Varian Fry parvient dans son récit à décrire ce que Lévi-Strauss, dans les premières pages de Tristes Tropiques, ou Zweig, dans sa correspondance, ont retranscrit d’après leurs expériences : la fuite de milliers d’individus, la volonté de partir à tout prix, une bonne partie du Vieux Continent ne désirant qu’émigrer vers le Nouveau Monde. Les difficultés, les imbroglios, les incompréhensions, les freins posés par l’administration française et le consulat des États-Unis se multiplient au fil du livre. Elles culminent quand l’auteur parvient à empêcher l’arrestation de Marc Chagall par un coup de téléphone plein de persuasion, avant sa confrontation à Maurice de Rodellec du Porzic, figure de la collaboration à Marseille. Le dialogue entre l’Américain idéaliste, déterminé et défenseur des droits de l’homme, et le Français antisémite et partisan de l’autoritarisme, est digne d’un roman mais saisissant d’un point de vue historique.
Dénaturalisés et Livrer sur demande se rejoignent en ce qu’ils nous proposent les histoires de milliers d’individus pris au piège d’une politique. Ces deux livres nous renvoient à une époque sans liberté de mouvement, sans espace Schengen, sans Union européenne, et où le contentieux administratif et le recours légal n’étaient plus appliqués.
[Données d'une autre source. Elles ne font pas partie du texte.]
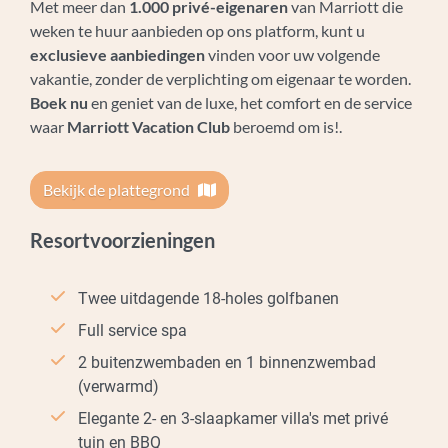
Met meer dan
1.000 privé-eigenaren
van Marriott die
weken te huur aanbieden op ons platform, kunt u
exclusieve aanbiedingen
vinden voor uw volgende
vakantie, zonder de verplichting om eigenaar te worden.
Boek nu
en geniet van de luxe, het comfort en de service
waar
Marriott Vacation Club
beroemd om is!.
Bekijk de plattegrond
Resortvoorzieningen
Twee uitdagende 18-holes golfbanen
Full service spa
2 buitenzwembaden en 1 binnenzwembad
(verwarmd)
Elegante 2- en 3-slaapkamer villa's met privé
tuin en BBQ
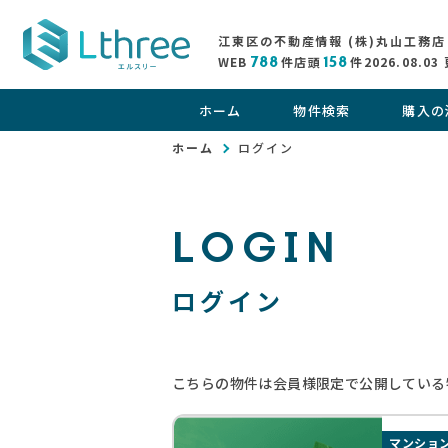
江東区の不動産情報 (株)丸山工務店
WEB
788
件
店頭
158
件
2026.08.03
ホーム
物件検索
購入の
ホーム
ログイン
LOGIN
ログイン
こちらの物件は会員様限定で公開している
マンショ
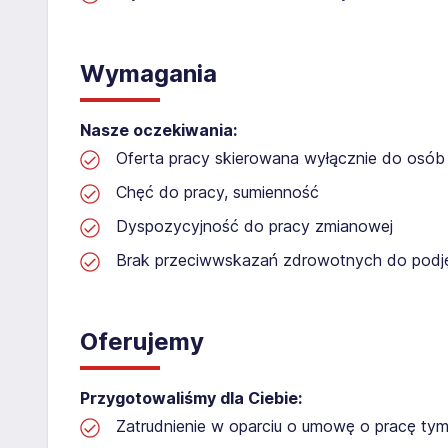
Wymagania
Nasze oczekiwania:
Oferta pracy skierowana wyłącznie do osób 
Chęć do pracy, sumienność
Dyspozycyjność do pracy zmianowej
Brak przeciwwskazań zdrowotnych do podję
Oferujemy
Przygotowaliśmy dla Ciebie:
Zatrudnienie w oparciu o umowę o pracę t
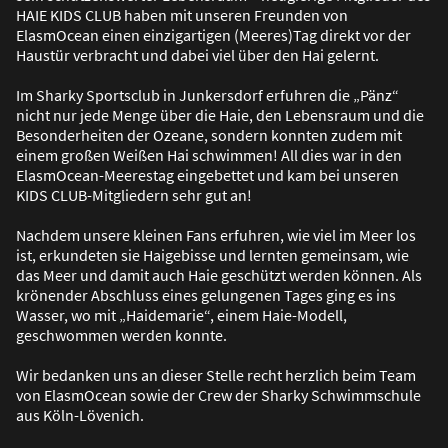
HAIE KIDS CLUB haben mit unseren Freunden von
ElasmOcean einen einzigartigen (Meeres)Tag direkt vor der
Haustür verbracht und dabei viel über den Hai gelernt.
Im Sharky Sportsclub in Junkersdorf erfuhren die „Pänz“
nicht nur jede Menge über die Haie, den Lebensraum und die
Besonderheiten der Ozeane, sondern konnten zudem mit
einem gro
ß
en Wei
ß
en Hai schwimmen! All dies war in den
ElasmOcean-Meerestag eingebettet und kam bei unseren
KIDS CLUB-Mitgliedern sehr gut an!
Nachdem unsere kleinen Fans erfuhren, wie viel im Meer los
ist, erkundeten sie Haigebisse und lernten gemeinsam, wie
das Meer und damit auch Haie geschützt werden können. Als
krönender Abschluss eines gelungenen Tages ging es ins
Wasser, wo mit „Haidemarie“, einem Haie-Modell,
geschwommen werden konnte.
Wir bedanken uns an dieser Stelle recht herzlich beim Team
von ElasmOcean sowie der Crew der Sharky Schwimmschule
aus Köln-Lövenich.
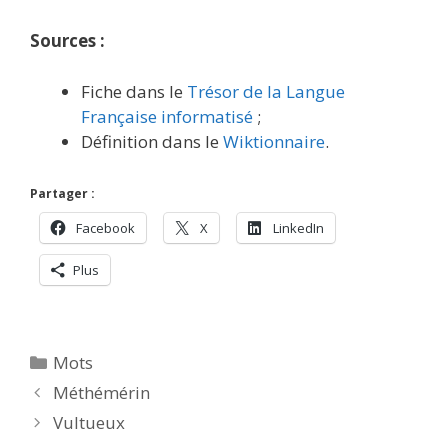
Sources :
Fiche dans le
Trésor de la Langue
Française informatisé
;
Définition dans le
Wiktionnaire
.
Partager :
Facebook
X
LinkedIn
Plus
Catégories
Mots
Méthémérin
Vultueux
La dénaturalisation s’y lit comme la vengeance d’un pouvoir d’extrême droite contre l’identité et la nationalité de certains, du Juif naturalisé jusqu’à Charles de Gaulle et René Cassin, eux aussi victimes de ces mesures. Une nouvelle preuve que les régimes autoritaires et extrémistes s’attaquent en premier lieu à ce qui fait l’essence de l’être humain : son nom, ses papiers, son individualité et son appartenance à une communauté nationale.